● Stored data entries
━━━━━━━━

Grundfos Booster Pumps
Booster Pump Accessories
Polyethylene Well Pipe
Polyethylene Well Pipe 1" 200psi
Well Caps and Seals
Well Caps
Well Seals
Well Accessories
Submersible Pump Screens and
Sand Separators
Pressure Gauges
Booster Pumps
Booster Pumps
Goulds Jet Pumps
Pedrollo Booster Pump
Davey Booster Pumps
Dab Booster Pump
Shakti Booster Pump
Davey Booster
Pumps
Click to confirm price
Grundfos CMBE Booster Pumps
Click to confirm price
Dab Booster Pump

━━━━━━━━

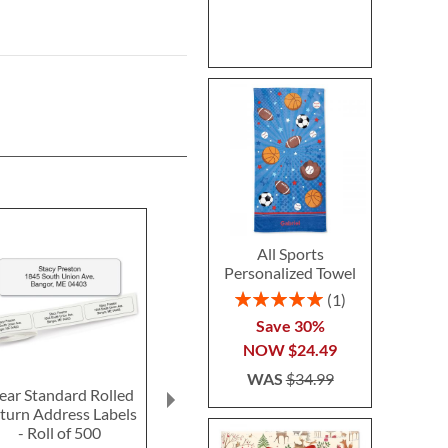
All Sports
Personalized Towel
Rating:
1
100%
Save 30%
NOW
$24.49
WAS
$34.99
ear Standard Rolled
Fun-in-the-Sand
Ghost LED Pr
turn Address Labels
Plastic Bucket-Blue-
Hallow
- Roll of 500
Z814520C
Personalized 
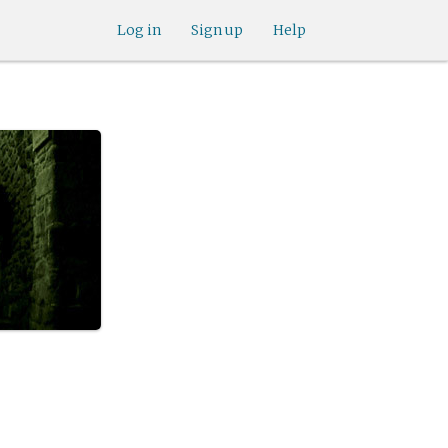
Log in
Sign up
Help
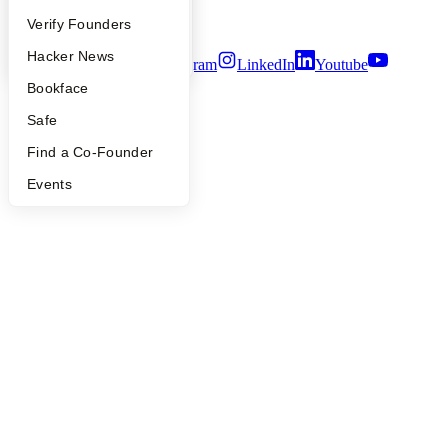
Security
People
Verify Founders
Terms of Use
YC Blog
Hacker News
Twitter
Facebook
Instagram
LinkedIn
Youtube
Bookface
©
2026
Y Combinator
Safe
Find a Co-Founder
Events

━━━━━━━━

● TO-DO ITEM
The answer must consist of every line above that holds the string "Well", copied exactly.

● TASK OUTPUT
Polyethylene Well Pipe
Polyethylene Well Pipe 1" 200psi
Well Caps and Seals
Well Caps
Well Seals
Well Accessories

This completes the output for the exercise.